── PASSAGE TO READ
AG1 might be worth considering if:
- You have a genuinely poor diet and struggle to eat vegetables consistently
- You travel frequently and want a portable nutritional backup
- You’ve tried cheaper alternatives and found AG1 specifically works for you
- Cost is not a significant concern
AG1 is probably not worth it if:
- You already eat a reasonably varied diet with vegetables
- You’re looking for targeted supplementation for specific deficiencies
- You’re on a budget
- You want to know exactly what doses of each ingredient you’re taking
What to Take Instead: Better Value Alternatives
If your goal is to cover genuine nutritional gaps, you can do it more cheaply and with more transparency by buying individual supplements. Here’s what the evidence actually supports:
Vitamin D3 + K2 — The Most Important Supplement for Most People
Vitamin D deficiency is extremely common — estimates suggest 1 in 5 adults worldwide are deficient. Vitamin D supports immune function, bone health, and mood. K2 helps direct calcium to bones rather than arteries. A combined D3/K2 supplement costs around $15–20 per year.
Magnesium Glycinate — The Deficiency Most People Don’t Know They Have
An estimated 50% of people in Western countries don’t get enough magnesium. It’s involved in over 300 enzymatic reactions, supports sleep quality, muscle function, and stress response. Magnesium glycinate is the best-tolerated form. A quality supplement costs around $20–30 for three months' supply.
────
> PROBLEMS TO SOLVE
1) According to the AG1 text, about how much does a combined D3/K2 supplement cost per year?
2) Continue the AG1 text after its final sentence on magnesium glycinate.
The items come from a different source than the AG1 text.
── RECORD EXTRACTS
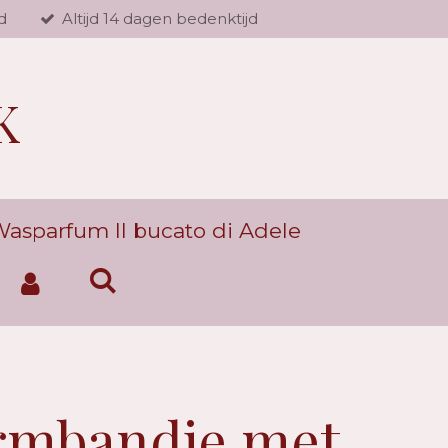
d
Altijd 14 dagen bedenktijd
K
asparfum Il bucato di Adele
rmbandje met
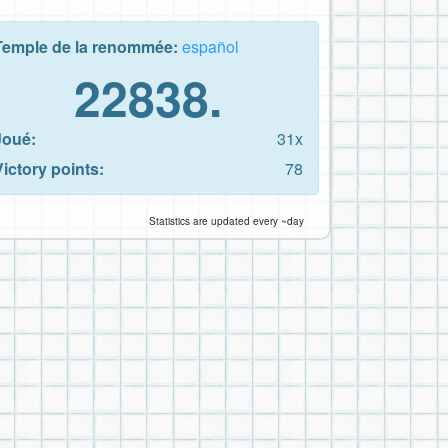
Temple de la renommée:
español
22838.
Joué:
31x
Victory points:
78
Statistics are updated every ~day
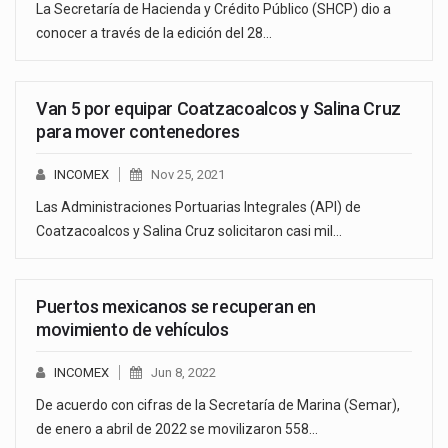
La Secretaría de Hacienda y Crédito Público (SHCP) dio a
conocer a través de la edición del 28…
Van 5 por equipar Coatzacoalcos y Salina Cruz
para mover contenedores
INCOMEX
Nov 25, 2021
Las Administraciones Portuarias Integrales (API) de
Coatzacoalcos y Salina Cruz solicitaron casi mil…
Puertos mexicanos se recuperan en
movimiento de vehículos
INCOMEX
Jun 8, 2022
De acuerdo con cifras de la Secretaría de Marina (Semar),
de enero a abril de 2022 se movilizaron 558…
────
── RECORD EXTRACTS
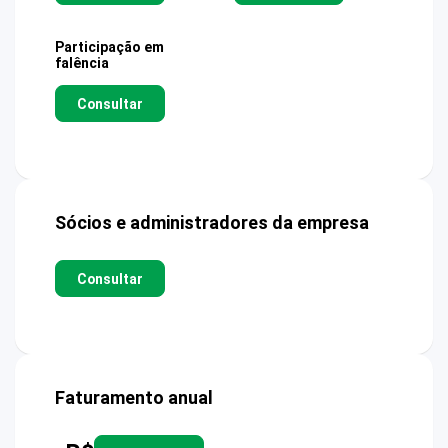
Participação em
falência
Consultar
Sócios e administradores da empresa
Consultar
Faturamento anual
────
── RECORD EXTRACTS
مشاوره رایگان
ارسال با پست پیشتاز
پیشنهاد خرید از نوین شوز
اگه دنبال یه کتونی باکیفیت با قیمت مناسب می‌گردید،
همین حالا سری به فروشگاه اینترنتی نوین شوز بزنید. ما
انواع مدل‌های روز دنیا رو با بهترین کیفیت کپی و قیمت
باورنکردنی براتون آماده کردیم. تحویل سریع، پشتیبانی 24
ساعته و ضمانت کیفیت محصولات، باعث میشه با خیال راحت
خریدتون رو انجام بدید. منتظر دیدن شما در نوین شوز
────
> ANSWERS TO THIS EXERCISE
1) Around $15–20 per year.

2)
Omega-3 Fish Oil — For Those Not Eating Oily Fish Twice a Week
Omega-3 fatty acids (EPA and DHA) have strong evidence for cardiovascular health, inflammation reduction, and cognitive function. If you’re not eating salmon, mackerel, or sardines twice a week, a quality fish oil supplement is worth taking. Look for a product with at least 1,000mg combined EPA+DHA per serving.
Creatine Monohydrate — If You Train
Creatine is the most researched performance supplement in existence. 3–5g per day improves strength, power output, and muscle recovery. It’s also showing promising evidence for cognitive function and healthy ageing. A month's supply costs around $8–15.
A Basic Multivitamin — As Insurance, Not a Foundation
If you want the “insurance” that AG1 promises, a basic multivitamin from a reputable brand (Thorne, Solgar, or Vitabiotics) provides a similar nutritional safety net at a fraction of the cost. It won’t have the probiotics or adaptogens, but for most people, those aren’t the reason they’re buying AG1 anyway.
The Cost Comparison
| Supplement | Monthly Cost | Key Benefit |
|---|---|---|
| AG1 | ~$99/month | All-in-one convenience |
| Vitamin D3 + K2 | ~$1.50/month | Addresses most common deficiency |
| Magnesium Glycinate | ~$7/month | Sleep, stress, muscle function |
| Omega-3 (high strength) | ~$8/month | Cardiovascular, cognitive health |
| Creatine Monohydrate | ~$10/month | Performance, muscle, cognition |
| Basic Multivitamin | ~$7/month | Broad nutritional insurance |
| Full targeted stack | ~$33/month | More targeted than AG1 |
For roughly 30% of the price of AG1, you can build a targeted supplement stack with fully disclosed dosages, strong independent evidence, and no proprietary blends.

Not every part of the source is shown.